Achieving the state of “one heart, same body” required discarding or annihilating the self. Any consideration of personal needs was wrong: one had to submerge the self entirely into the collectivity.

Hozumi Yatsuka (1860-1912) developed a similar theory. According to Hozumi, the individual exists for society, and society for the individual. The Western clash between individualism and socialism is resolved by his concept of godo seizon (literally, fusion, or amalgamated existence): the merging of the individual into society.

Society was composed of merged individuals. The ideal person, according to Hozumi, was one who desired total assimilation into society, which was a “higher organic totality.” Hozumi had a special term for this: kodoshin, the desire for two or more independent elements to become one.

The purpose of all ethics and morality in society was to direct the individual to “submerge the self totally into the social totality.” Ethics and morality revolved around the idea that individuals should aspire toward “total integration into the society.”

Opposing the belief that human beings should merge with society was the idea of individualism. When Kakehi spoke of the bad aspects of Western culture, according to Skya, he was referring to the evils of Western secularism and individualism. Kakehi believed that the Western focus on the value of the individual was the “greatest threat to the Japanese nation.”

Similarly, Hozumi believed that the Enlightenment thought of Western liberal democracy was the ultimate ideological threat to the Japanese ethnic state. Skya tells us that Hozumi attacked Enlightenment thought with every theoretical weapon at his disposal.

Hozumi’s work contains statements such as, “The individual does not exist in isolation,” and “It is a mistake to think that society is made up of isolated individuals.” Hozumi’s war with Western civilization, Skya says, was a “holy war.” What is the nature of this “war against the individual” which lay at the core of Japanese nationalism, and of so many totalitarian movements?

Japanese nationalists wrote about “absorbing the self into the Emperor,” of becoming “part of” the Emperor, of the dying of the self and being “reborn” in the Emperor. In a perfect world, individuals would merge with one another—and with society—to create a single body controlled by the will of the Emperor. The individual who seeks to be “separate,” according to this way of thinking, is an apostate, an infidel—whose very existence as a separate being denies or contradicts the fantasy that all individuals are united to constitute one nation, under the Emperor.

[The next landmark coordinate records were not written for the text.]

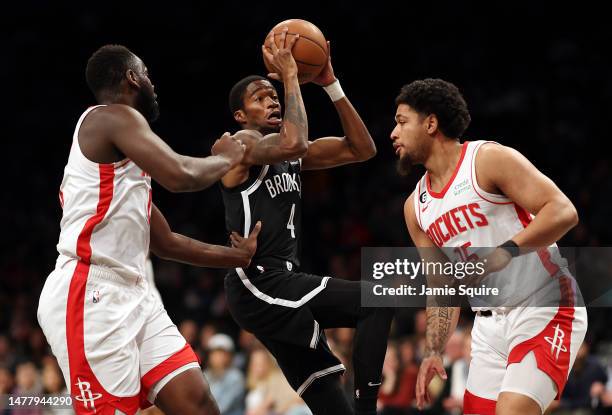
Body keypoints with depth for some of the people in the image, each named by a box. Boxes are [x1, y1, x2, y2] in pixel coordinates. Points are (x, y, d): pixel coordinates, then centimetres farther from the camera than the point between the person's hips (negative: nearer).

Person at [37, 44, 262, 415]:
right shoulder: (116, 116, -5)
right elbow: (180, 176, -19)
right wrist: (225, 158, 1)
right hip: (89, 295, -10)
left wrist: (239, 256, 33)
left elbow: (165, 243, 31)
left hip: (132, 294, 10)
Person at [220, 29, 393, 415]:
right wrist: (290, 76, -17)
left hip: (281, 286, 9)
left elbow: (362, 149, 13)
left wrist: (330, 84, 5)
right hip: (257, 285, -9)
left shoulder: (293, 157, 19)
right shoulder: (239, 145, -6)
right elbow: (293, 143, -27)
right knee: (377, 300, -19)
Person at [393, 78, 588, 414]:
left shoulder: (489, 160, -11)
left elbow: (563, 211, -20)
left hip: (545, 310, -8)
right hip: (489, 323, 8)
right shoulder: (416, 208, 12)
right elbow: (441, 286, 17)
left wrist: (506, 252, -31)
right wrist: (434, 352, 5)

Margaret Mahler defined symbiosis as the state of “undifferentiation or fusion” in which the “I is not differentiated from the not I.” Psychoanalysts endlessly debate the issue of a “symbiotic phase of development.” But it doesn’t matter. They are looking for love in all the wrong places.

Symbiosis is a fantasy. The essential feature of the symbiotic fantasy, Mahler says, is that of “hallucinatory or delusional omnipotent fusion,” and in particular the delusion of a “common boundary of two actually and physically separate individuals.”

Radical Japanese nationalism articulated a symbiotic fantasy. The theory of “one heart, one body” conveyed the idea that there was a single heart and single body, that of the Emperor, and that every Japanese was fused or assimilated into this body.

Individualism was conceived as a “crime” because it contradicted this fantasy. Japan waged war in order to destroy the idea of the separate individual.

According to this Japanese ideology or fantasy, the body of the Emperor encompassed and contained all human beings. The idea that a body was not contained within the body of the Emperor constituted an affront to the fantasy. Individualism negated symbiotic fantasy: that all bodies are merged, fused united into one body.

Of course, while citizens of other nations might be recalcitrant—asserting that they did not wish to assimilate into the body of the Emperor, the Japanese at least could prove the truth of their theory through their actions.

One overcame the unbearable feeling of separation from the Emperor by dying for him. By dying for the Emperor, one imagined that one’s own being would merge into the mystical body of the Emperor, thus closing the “unbearable gap.”